Unix: Why not use Unix Domain Sockets for Named Pipes? #14633

bpschoch · 2015-05-27T21:25:21Z

System.IO.Pipes map to native windows implementations of anonymous and named pipes.

Windows anonymous are close in implementation to Unix pipes in that they are one way and byte oriented (not datagram or message oriented).

On the other hand, Named pipes can be either full (supporting I/O in both directions) or half (I/O in one direction) and messages can either be byte oriented or message/datagram oriented. Pipe connections can also be made across systems through the network (I believe using SMB)

Unix has named pipes called FiFo's but they are one way only and not message oriented. The current Pipes port for corefx under unix uses FIfo's and therefore is a subset implementation.

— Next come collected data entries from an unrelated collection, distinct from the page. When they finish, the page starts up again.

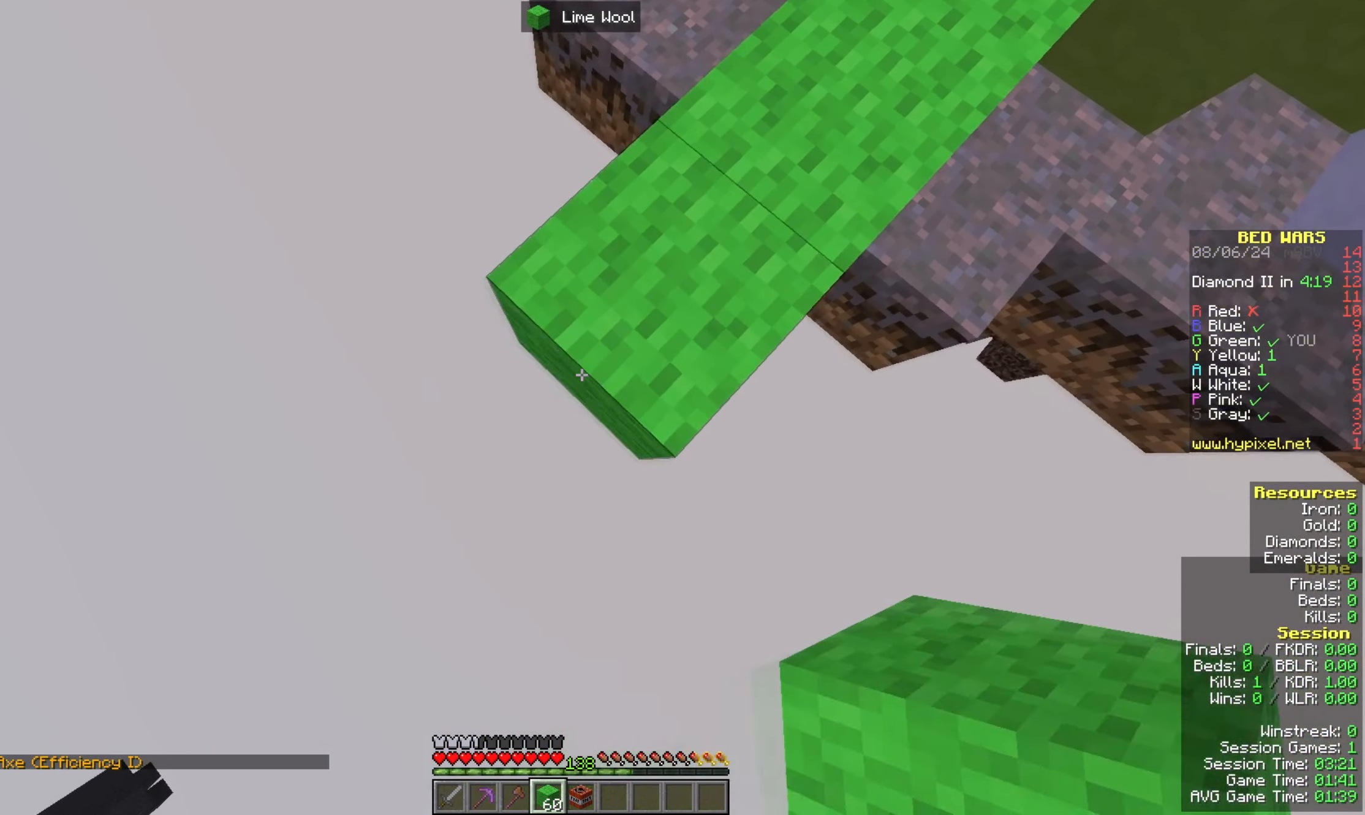
{"keys": ["a", "s"], "mouse": ["right"], "events": [[167, "mouse_right", "down"], [300, "mouse_right", "up"], [400, "mouse_right", "down"]]}
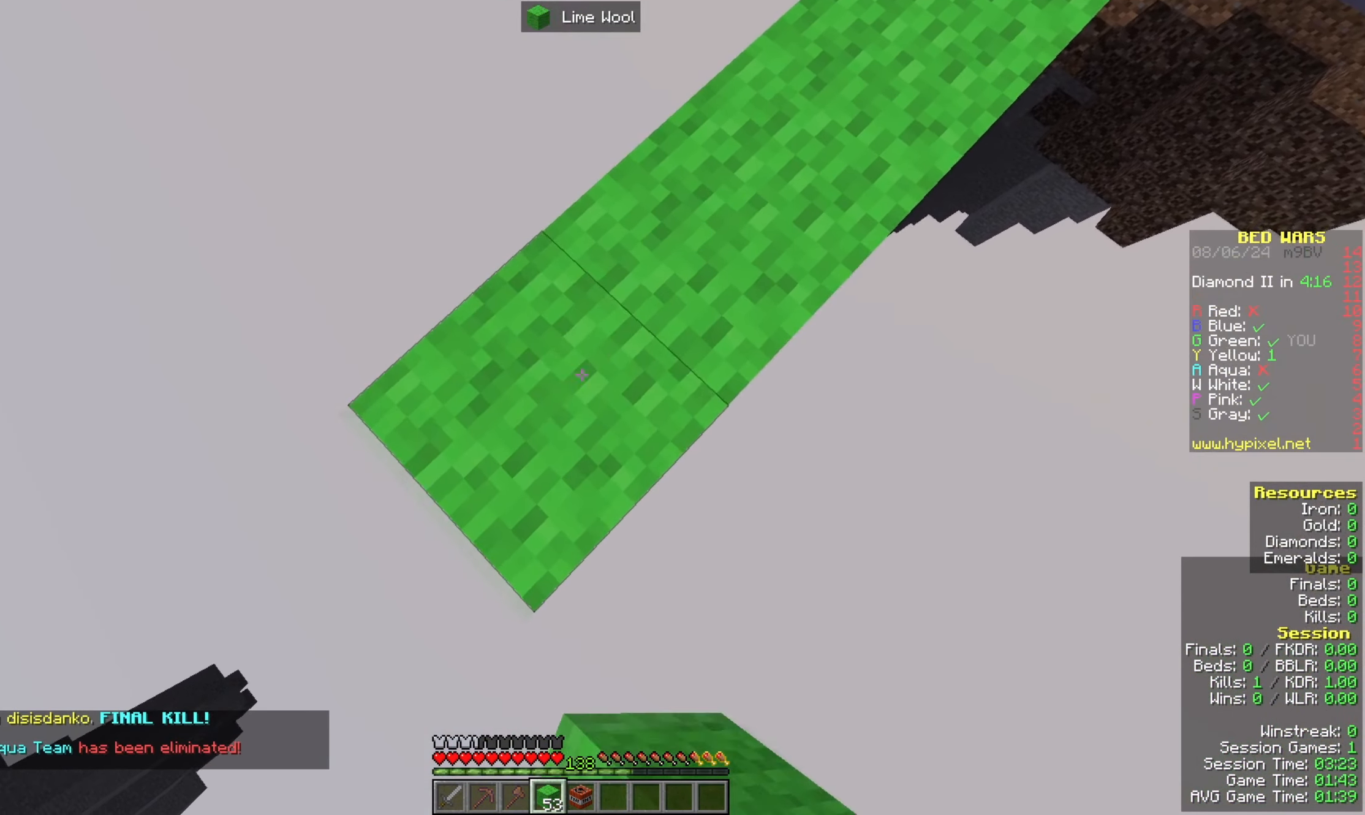
{"keys": ["a", "s"], "mouse": ["right"], "events": [[167, "mouse_right", "up"], [300, "mouse_right", "down"]]}
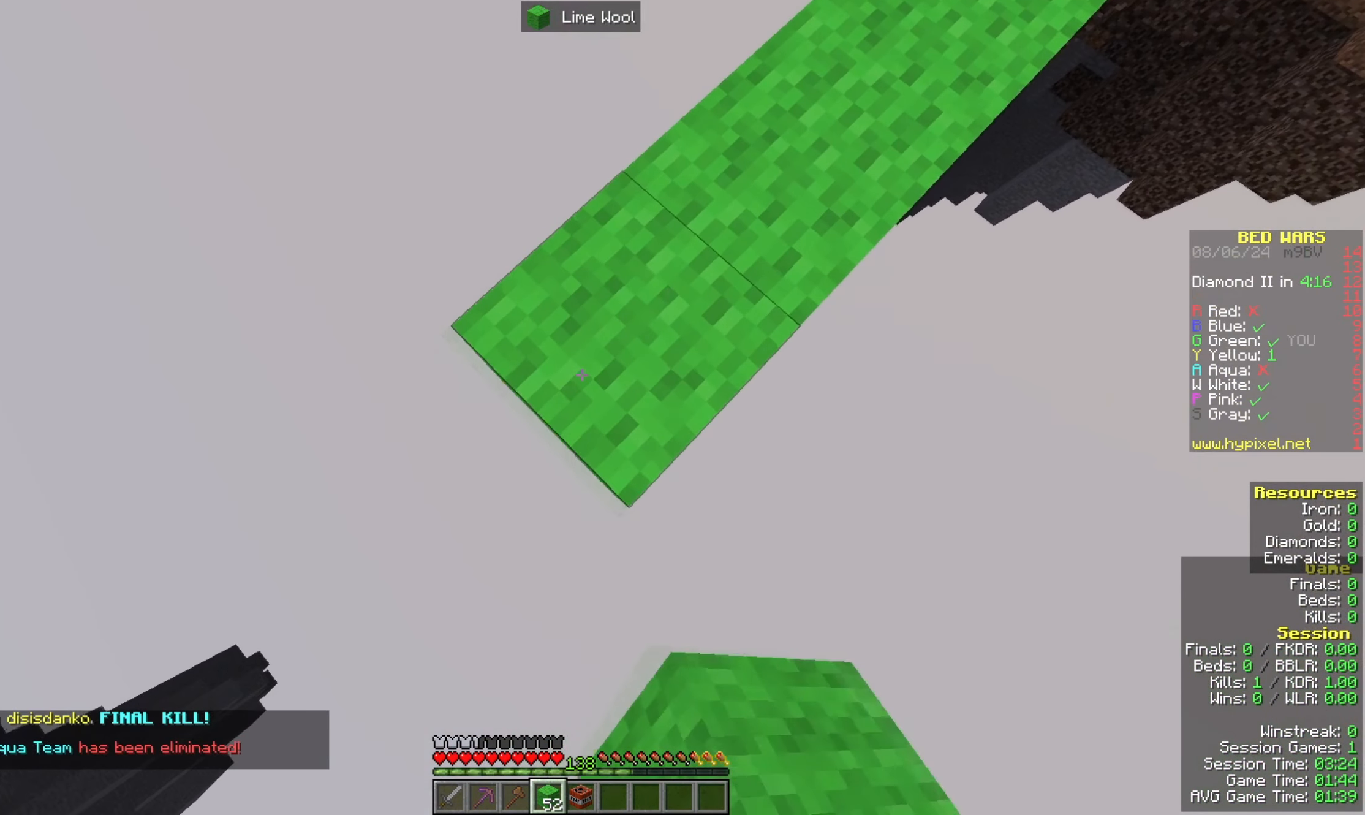
{"keys": ["a", "s"], "mouse": [], "events": [[33, "mouse_right", "up"], [200, "mouse_right", "down"], [367, "mouse_right", "up"]]}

Instead of using Fifo's why don't we use Unix Domain Sockets? They support most of the functionality of windows named pipes including full/half duplex, byte or message oriented. They however don't support cross system connections. see overview of Unix Domain Sockets here: http://www.thomasstover.com/uds.html

Ultimately, what is the goal of the corefx library on a different platform? To bind to existing similar functionality? or to provide strict portability of the api's across platforms (what I'm calling emulation)?

If we strictly bind, then there will always be limitations and differences on functionality provided thus decreasing portability. However by binding, we are hooking into existing OS capabilities and can in theory hook up to other non-net apps on the host platform.

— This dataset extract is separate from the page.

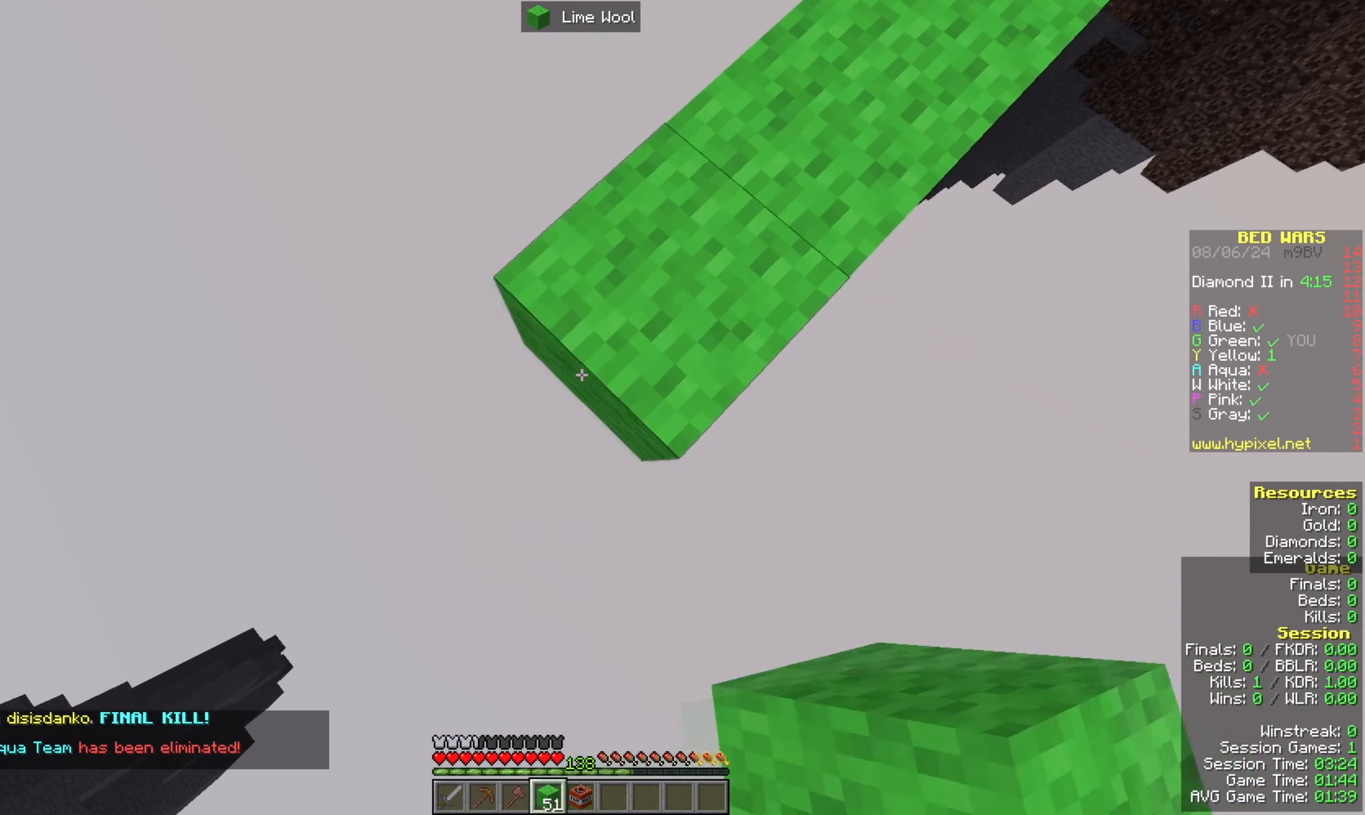
{"keys": ["a", "s"], "mouse": [], "events": [[100, "mouse_right", "down"], [367, "mouse_right", "up"], [433, "mouse_right", "down"], [500, "mouse_right", "up"]]}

If we strictly emulate (e.g. say grab a chunk of shared memory and then using semaphores to strictly emulate named pipes functionality under Unix), then we can be extremely portable however we can't communicate with anything else.

A possible solution is to extend what can be used as a 'pipe name' in the system.io.pipes implementation where the syntax can be extended to give hints as to what to bind to in the underlying implementation but with the default (without any extended syntax) defaulting to an emulated functional solution.

Comments?

stephentoub · 2015-05-28T12:36:34Z

@bpschoch, thanks for the suggestion. For the initial implementation, I went with named pipes / FIFOs as the named pipes implementation because a) it would allow for integration with other tools (as you mentioned), and b) it provided a good-enough mapping of most of the features (as you say, not all) and seemed to make logical sense to use the OS' implementation of the mechanism. That said, if you believe that Unix Domain Sockets would yield a better implementation, we'd certainly be open to exploring that; if you're interested, please feel free to submit a PR with such an implementation, and we'll happily take a look.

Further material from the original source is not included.